Raymond Williams iniciou sua obra como crítico literário. Cedo, expandiu seus interesses para a crítica cultural em sentido amplo, abarcando especialidades decisivas para a compreensão do século 20, como o teatro, o cinema, as comunicações e a televisão. Sua principal contribuição nesse campo encontra-se, no entanto, na reformulação do termo cultura. Williams aproxima esse conceito daquilo que Karl Marx considerava como o resultado primordial do metabolismo do ser humano com a natureza, isto é, a criação, no decorrer da história, de modos de vida determinados.
Essa confluência induziu muitos a classificá-lo, dentre as especialidades universitárias, como sociólogo (da cultura). Recusam-lhe, assim, inclusive o epíteto de marxista (demasiadamente associado ao propósito deliberado de implodir a divisão intelectual do trabalho). O paradoxo, nem sempre percebido, consiste no fato de que a sociologia, no período de formação e desenvolvimento dos primeiros trabalhos de Williams, era uma disciplina estranhamente ausente na vida universitária e no debate intelectual inglês. Essa peculiaridade explica, em parte, a dificuldade comum a nativos e a estrangeiros em reconhecer Williams como um expoente do marxismo ocidental, atribuição reafirmada e consagrada cada dia mais pela sua recepção atual aqui e alhures.
O dossiê a seguir pretende apresentar e esmiuçar para o leitor, após a tradução no Brasil de seus principais livros, algumas facetas da obra (quase) inclassificável de Raymond Williams.
Michael Löwy desdobra, entre outros tópicos, a questão da relação entre marxismo e romantismo, reconhecendo, na resenha feita por Williams, em 1980, de seu livro A evolução política de Lukács, um dos estímulos de sua pesquisa acerca da posição social e política da arte e da concepção de mundo romântica.
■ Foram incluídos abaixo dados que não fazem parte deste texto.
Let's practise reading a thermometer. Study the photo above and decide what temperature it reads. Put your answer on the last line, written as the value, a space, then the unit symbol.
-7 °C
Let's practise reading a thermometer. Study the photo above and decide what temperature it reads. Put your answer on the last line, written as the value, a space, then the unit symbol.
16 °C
Ugo Rivetti destaca o modo como Williams, em dois livros de sua obra inicial, Cultura e sociedade e The long revolution, promove um acerto de contas com a tradição inglesa de crítica cultural, presença decisiva em sua formação na Universidade de Cambridge.
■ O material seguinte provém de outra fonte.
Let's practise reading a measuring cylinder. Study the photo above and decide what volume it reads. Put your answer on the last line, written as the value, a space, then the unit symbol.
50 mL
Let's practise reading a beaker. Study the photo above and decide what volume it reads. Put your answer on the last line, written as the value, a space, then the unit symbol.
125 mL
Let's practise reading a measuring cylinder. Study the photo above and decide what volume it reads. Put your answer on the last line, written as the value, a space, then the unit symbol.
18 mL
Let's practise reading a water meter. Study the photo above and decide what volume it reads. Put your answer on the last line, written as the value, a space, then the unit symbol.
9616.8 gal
Por meio de uma instigante análise de uma frase, Fernando Antonio Pinheiro Filho esclarece os termos da crítica de Williams à ideia de cultura ou sociedade de “massas”, aproximando-o tanto da tradição sociológica alemã como (ainda mais) da linhagem francesa inaugurada por Durkheim.
Marco Schneider reconstitui as principais teses de Williams acerca do que se costuma denominar de “sociologia da comunicação”, a partir de uma leitura cerrada (close reading) dos livros Communications e Televisão: tecnologia e forma cultural.
Sérgio de Carvalho acompanha – em um percurso que não descuida da comparação entre a versão inicial e a definitiva – os livros de Williams sobre o teatro, salientando como a atenção exclusiva ao texto cede lugar a uma compreensão que não dispensa a encenação. Esclarece, ainda, a importância que, na esteira de Brecht, o autor de Drama em cena concede à tragédia moderna.
Por fim, Jefferson Agostini Mello descreve como Williams, na tentativa de ultrapassar o foco da crítica no consumo literário, abriu novas perspectivas para a compreensão da obra literária como expressão social, desbravando o campo que denominamos hoje de cultural studies.